DES MOINES – Sen. Amy Klobuchar didn't have much to say about the White House, or its current occupant, as she mingled Sunday with hundreds of Iowa Democratic activists who will play an outsized role in picking the party's next presidential candidate.
Instead, Minnesota's senior senator talked jobs and education and rural broadband. But her mere presence at a Polk County fundraiser — she's one of the first national politicians to venture into this early presidential state since Trump took office — inevitably set off speculation about Klobuchar's 2020 aspirations.
Nothing to see here, Klobuchar assured curious reporters. Just a Midwestern Democrat talking to other Midwestern Democrats about heartland policies and priorities, while being trailed by a C-Span camera crew.
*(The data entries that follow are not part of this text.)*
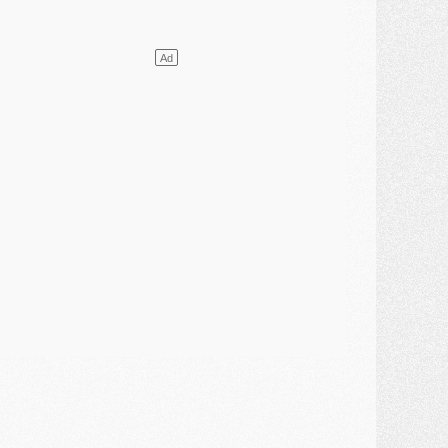
ercato
- L'Ajax attend bien plus de 45M pour Mika Godts
lub
- Quatre retours importants dans le groupe du PSG, et un plus discret
ercato
- Ayari file en Ligue 2
lub
- Le PSG s'associe avec un géant de la tech
ercato
- Vu d'Italie, le transfert de Suzuki au PSG est bien engagé
ercato
- Ferran Torres ne serait pas à vendre, mais...
urope
- Gros coup dur pour Aston Villa avant de croiser le PSG
DIMANCHE 02 AOÛT
ercato
- Le transfert de Kolo Muani à la Juventus est officiel
ercato
- [MAJ] Le PSG a fait une grosse offre à Parme pour Suzuki
ercato
- Le PSG a envoyé une première offre pour Mika Godts
lub
- Après Pacho, d'autres retours en vue
ercato
- Changement de dernière minute pour Kolo Muani
SAMEDI 01 AOÛT
ercato
- L'agent de Mika Godts confirme un accord avec le PSG
lub
- Quels numéros de maillot pour Akliouche et Digne au PSG ?
atch
- Un hommage prévu lors de Brest/PSG
ercato
- Le PSG et le Barça ont rendez-vous pour Ferran Torres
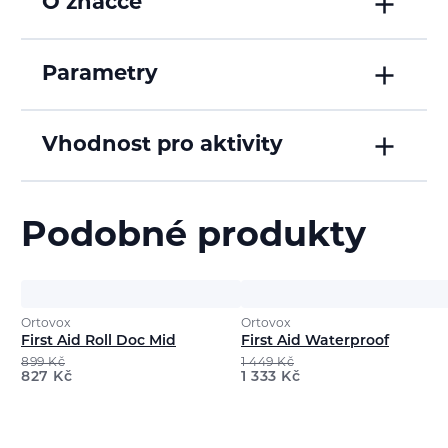
O značce
Parametry
Vhodnost pro aktivity
Podobné produkty
Ortovox
Ortovox
First Aid Roll Doc Mid
First Aid Waterproof
899
Kč
1 449
Kč
827
Kč
1 333
Kč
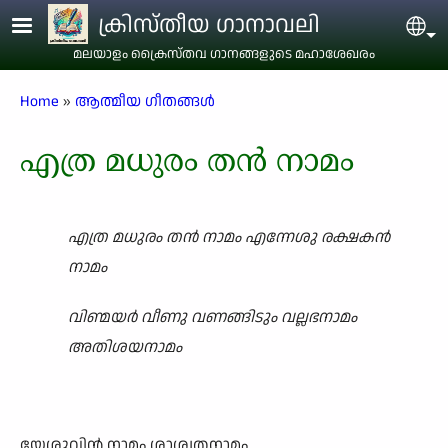
Skip to main content
ക്രിസ്തീയ ഗാനാവലി
Sel
മലയാളം ക്രൈസ്തവ ഗാനങ്ങളുടെ മഹാശേഖരം
Breadcrumb
Home
ആത്മീയ ഗീതങ്ങൾ
എത്ര മധുരം തൻ നാമം
എത്ര മധുരം തൻ നാമം എന്നേശു രക്ഷകൻ
നാമം
വിണ്മയർ വീണു വണങ്ങിടും വല്ലഭനാമം
അതിശയനാമം
യേശുവിൻ നാമം ശാശ്വതനാമം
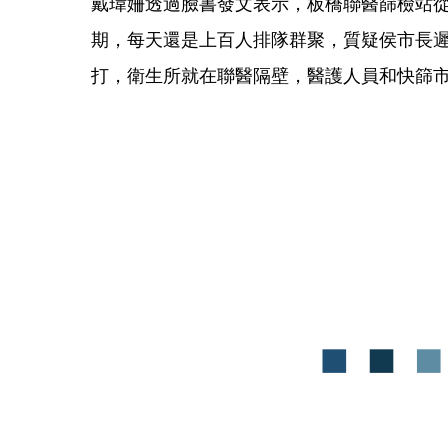
戴瑋姍透過臉書發文表示，板橋聯醫篩檢站從
期，每天還是上百人排隊群聚，質疑侯市長
打，衛生所就在聯醫隔壁，醫護人員和快篩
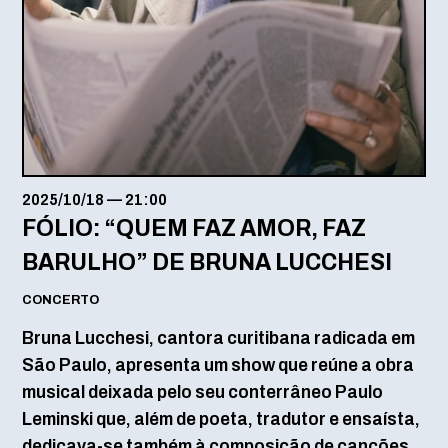
2025/10/18
—
21:00
FÓLIO: “QUEM FAZ AMOR, FAZ
BARULHO” DE BRUNA LUCCHESI
CONCERTO
Bruna Lucchesi, cantora curitibana radicada em
São Paulo, apresenta um show que reúne a obra
musical deixada pelo seu conterrâneo Paulo
Leminski que, além de poeta, tradutor e ensaísta,
dedicava-se também à composição de canções.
"We are the people in the middle of this country," Klobuchar said. "Those of us in the middle of this country will not be forgotten. We have a voice and people should listen."
With a 2018 re-election race in Minnesota still in front of her, Klobuchar in an interview sidestepped the presidential question. Still, with a 72 percent home-state approval rating in last month's Minnesota Poll, she offered herself as a national voice for a political party trying to find a path back to power.
"There are so many people on TV all the time who are from the coasts and I think we need a voice from the Midwest, especially in a state like Iowa where not only did Democrats not fare well in the presidential but also on the local level," Klobuchar said. "I thought it was important to come down here and talk — not just moaning in the backyard but working toward something."
The activists who gathered in a downtown Des Moines conference hall Sunday evening welcomed their neighboring senator with handshakes and selfies. But most of their attention was fixed on political targets closer to home, like the upcoming gubernatorial elections, and conservative legislation passed by the new GOP majorities in the state Legislature.
Longtime Democratic activist Rick Smith of Urbandale said the 2016 election has galvanized more first-time activists than he's ever seen.